La Terrasse

"La culture est une résistance à la distraction" Pasolini

Théâtre - Entretien

Jean-Pierre Lescot

Jean-Pierre Lescot - Critique sortie Théâtre

Publié le 10 mars 2012 - N° 196

Voyage au pays des ombres et des rêves

Le joli théâtre de la Halle Roublot dirigé par Jean-Pierre Lescot fête ses 25 ans et propose un voyage dans le répertoire de la compagnie, ainsi que la découverte d’une création jeune public, Mais où est passé Léon ?. Adepte éclairé du théâtre d’objets, de marionnettes et d’ombres, Jean-Pierre Lescot sollicite pleinement l’imaginaire du jeune spectateur, entrecroisant rêve et réel, réflexions et émotions.

 « Le spectacle témoigne de nos besoins de voyance et d’inspiration, d’une recherche de forces élévatrices. »

En quoi consiste votre projet artistique avec cette nouvelle création jeune public ?

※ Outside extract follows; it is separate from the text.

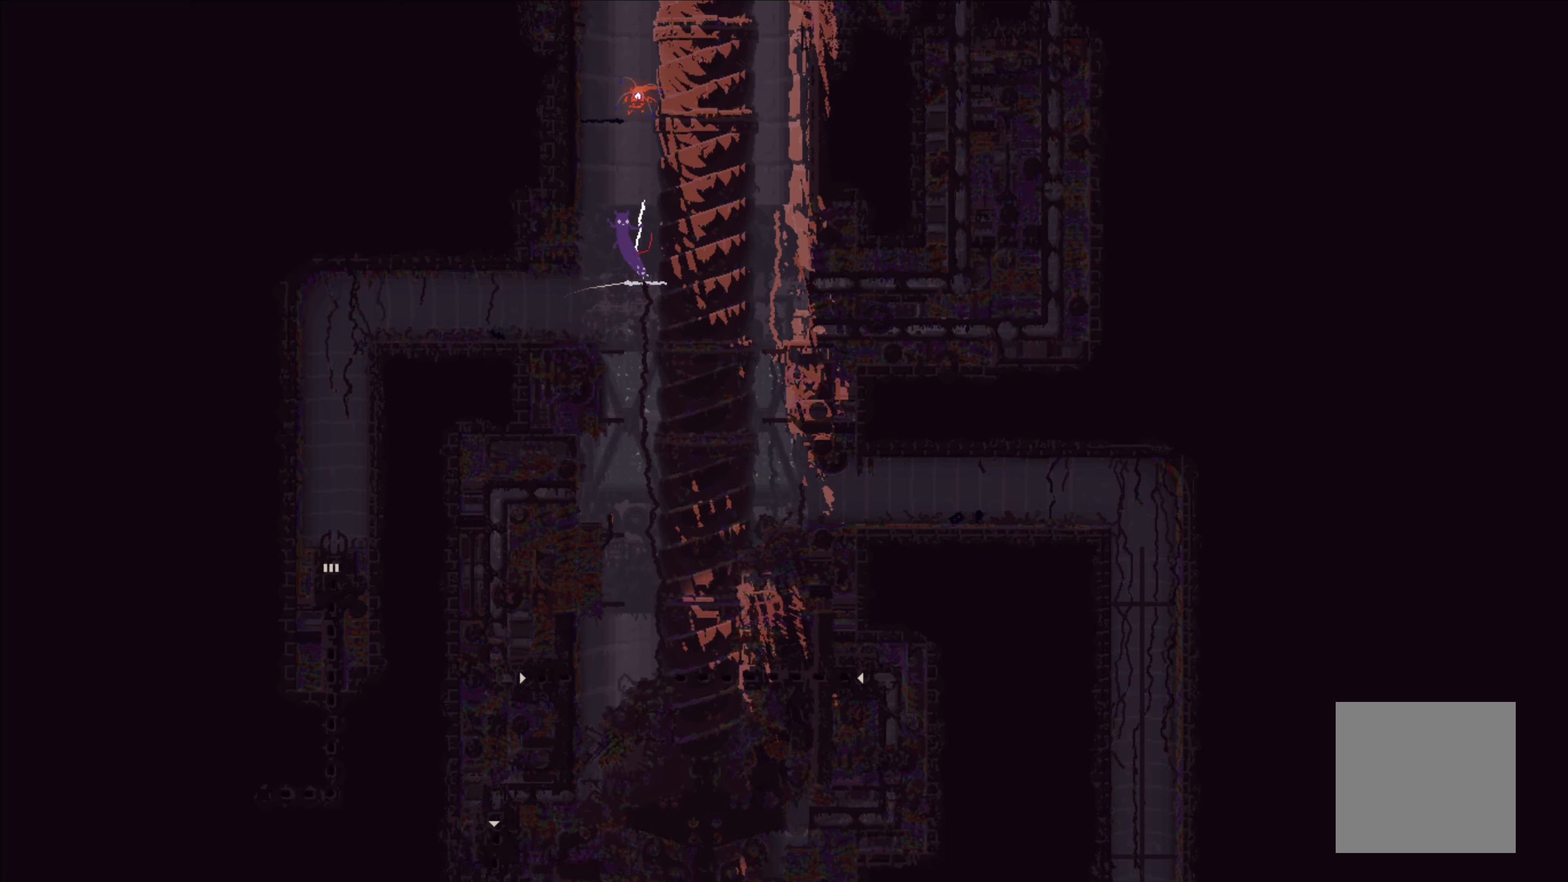
{"buttons": [], "left_stick": "center", "events": [[84, "left_stick", "up-left"], [100, "B", "down"], [200, "A", "up"], [234, "left_stick", "up"], [250, "B", "up"], [400, "left_stick", "center"]]}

Jean-Pierre Lescot : Cette pièce destinée au jeune public interroge et fait vivre des objets trouvés dans un grenier par un professeur et son assistant, qui ont le pouvoir de faire voyager les ombres au pays des rêves. On se pose la question de savoir ce qu’il y a derrière tous ces objets oubliés et endormis : cheval de bois, ombrelle, bicyclette, ours en peluche et poupée de chiffon… Deux espaces bien particuliers se distinguent par ce qu’ils contiennent et par leurs esthétiques :  devant se trouvent les objets qui appartiennent au monde du réel, de l’autre côté de l’écran, place au monde de l’onirisme, au langage de la couleur, du noir, de l’ombre avec ses disproportions. C’est une occasion de découvrir la vie avec ses déceptions, ses craintes, ses espoirs et ses menaces.  Et c’est aussi une occasion de montrer la force de la consolation et des moments de bonheur, une victoire de la quiétude sur l’inquiétude. Le professeur et son assistant sont des êtres bien vivants, avec un côté Don Quichotte et Sancho Pança. Le professeur est un chercheur de rêve et en même temps il les lit, les interprète, établit un lien entre réel et rêve. Le spectacle témoigne de nos besoins de voyance et d’inspiration, d’une recherche de forces élévatrices. La pièce cherche à solliciter de l’émotion. C’est une manière de voir le monde autrement qui fait naître un lieu de condensation, avec des jeux de distorsion de la durée, de la forme. Les choses sont ainsi intensifiées et mises en contrastes, et de multiples relations se tissent avec la matière, la couleur, la lumière, les sons, le grain de la voix. L’enfant est doublement étonné : il voit la magie et voit comment elle opère, sans aucun didactisme. Il assiste au pouvoir magique  des instruments, un peu dans l’esprit de Méliès, et les difficultés lorsque les instruments défaillent sont bien visibles.

Comment avez-vous découvert le théâtre d’ombres ?

J.-P. L. : J’ai beaucoup voyagé, notamment en Extrême-Orient. C’est en voyant un spectacle balinais dans les années soixante que tout s’est déclenché. Je me suis rendu compte que l’ombre se définissait comme une force agissante sur l’imaginaire,  probablement à cause de la ressemblance et de la distorsion de cette ressemblance, et parce que l’ombre appartient au monde de la nuit, de l’inconnu. Montrer une ombre, c’est montrer une part d’angoisse de nous-mêmes, de ce qui nous fait peur dans la vie, et travailler sur l’ombre exorcise cette peur. C’est une des images anciennes qui ont le plus bouleversé l’imaginaire humain, et c’est un exceptionnel lieu d’interprétation.

Plusieurs des spectacles de la compagnie sont à voir à la Halle Roublot…

J.-P. L. : Cette rétrospective permet de voir ou revoir des spectacles et de faire vivre un répertoire. Cela me tient à cœur. Dans un système qui soumet à une création permanente, où les productions s’ajoutent les unes aux autres, raconter à nouveau une histoire installe artistes et spectateurs dans une forme de rituel plutôt que dans un acte de consommation.

Propos recueillis par Agnès Santi


Mais où est passé Léon ? , par la cie Jean-Pierre Lescot, du 27 au 31 mars, séances scolaires et tout public dès 3 ans, au Théâtre Roublot, 95 rue Roublot à Fontenay-sous-Bois. Tél : 01 48 76 59 39.